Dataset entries
***

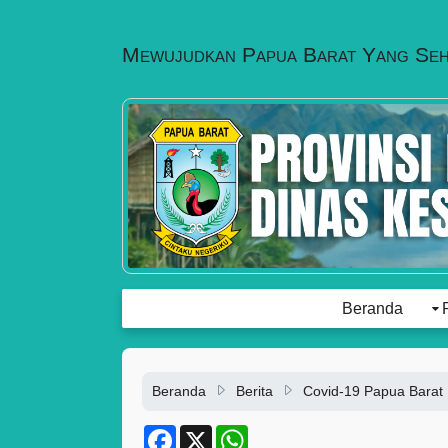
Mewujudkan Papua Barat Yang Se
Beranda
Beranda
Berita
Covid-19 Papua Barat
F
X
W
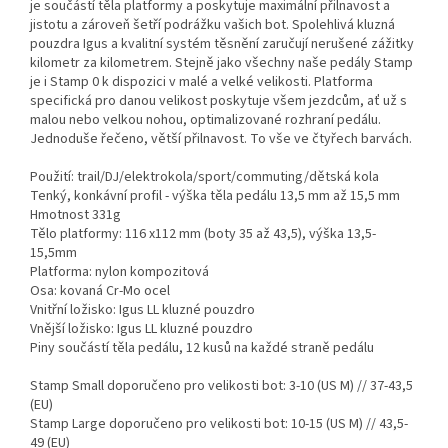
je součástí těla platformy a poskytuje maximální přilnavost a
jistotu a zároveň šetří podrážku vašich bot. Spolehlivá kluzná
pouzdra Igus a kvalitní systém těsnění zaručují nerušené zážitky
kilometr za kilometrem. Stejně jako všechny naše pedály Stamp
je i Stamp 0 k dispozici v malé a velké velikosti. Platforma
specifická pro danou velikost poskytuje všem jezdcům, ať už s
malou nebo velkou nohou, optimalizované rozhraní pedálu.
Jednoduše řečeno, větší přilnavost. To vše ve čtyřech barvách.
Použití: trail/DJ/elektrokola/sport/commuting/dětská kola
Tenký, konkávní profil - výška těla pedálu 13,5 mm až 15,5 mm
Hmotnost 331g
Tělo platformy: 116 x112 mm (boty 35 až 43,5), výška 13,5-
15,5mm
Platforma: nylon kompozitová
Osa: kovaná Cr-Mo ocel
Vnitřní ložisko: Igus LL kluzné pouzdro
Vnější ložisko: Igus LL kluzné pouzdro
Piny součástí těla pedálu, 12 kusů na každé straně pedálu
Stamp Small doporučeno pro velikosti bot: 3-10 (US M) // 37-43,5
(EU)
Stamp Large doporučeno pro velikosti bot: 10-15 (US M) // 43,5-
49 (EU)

***

__EXERCISE OBJECTIVE__. Exactly as they appear above, write out all the entries, without pictures.

__ANSWER BOX__.
Mewujudkan Papua Barat Yang Se
Beranda
Beranda
Berita
Covid-19 Papua Barat
F
X
W
je součástí těla platformy a poskytuje maximální přilnavost a
jistotu a zároveň šetří podrážku vašich bot. Spolehlivá kluzná
pouzdra Igus a kvalitní systém těsnění zaručují nerušené zážitky
kilometr za kilometrem. Stejně jako všechny naše pedály Stamp
je i Stamp 0 k dispozici v malé a velké velikosti. Platforma
specifická pro danou velikost poskytuje všem jezdcům, ať už s
malou nebo velkou nohou, optimalizované rozhraní pedálu.
Jednoduše řečeno, větší přilnavost. To vše ve čtyřech barvách.
Použití: trail/DJ/elektrokola/sport/commuting/dětská kola
Tenký, konkávní profil - výška těla pedálu 13,5 mm až 15,5 mm
Hmotnost 331g
Tělo platformy: 116 x112 mm (boty 35 až 43,5), výška 13,5-
15,5mm
Platforma: nylon kompozitová
Osa: kovaná Cr-Mo ocel
Vnitřní ložisko: Igus LL kluzné pouzdro
Vnější ložisko: Igus LL kluzné pouzdro
Piny součástí těla pedálu, 12 kusů na každé straně pedálu
Stamp Small doporučeno pro velikosti bot: 3-10 (US M) // 37-43,5
(EU)
Stamp Large doporučeno pro velikosti bot: 10-15 (US M) // 43,5-
49 (EU)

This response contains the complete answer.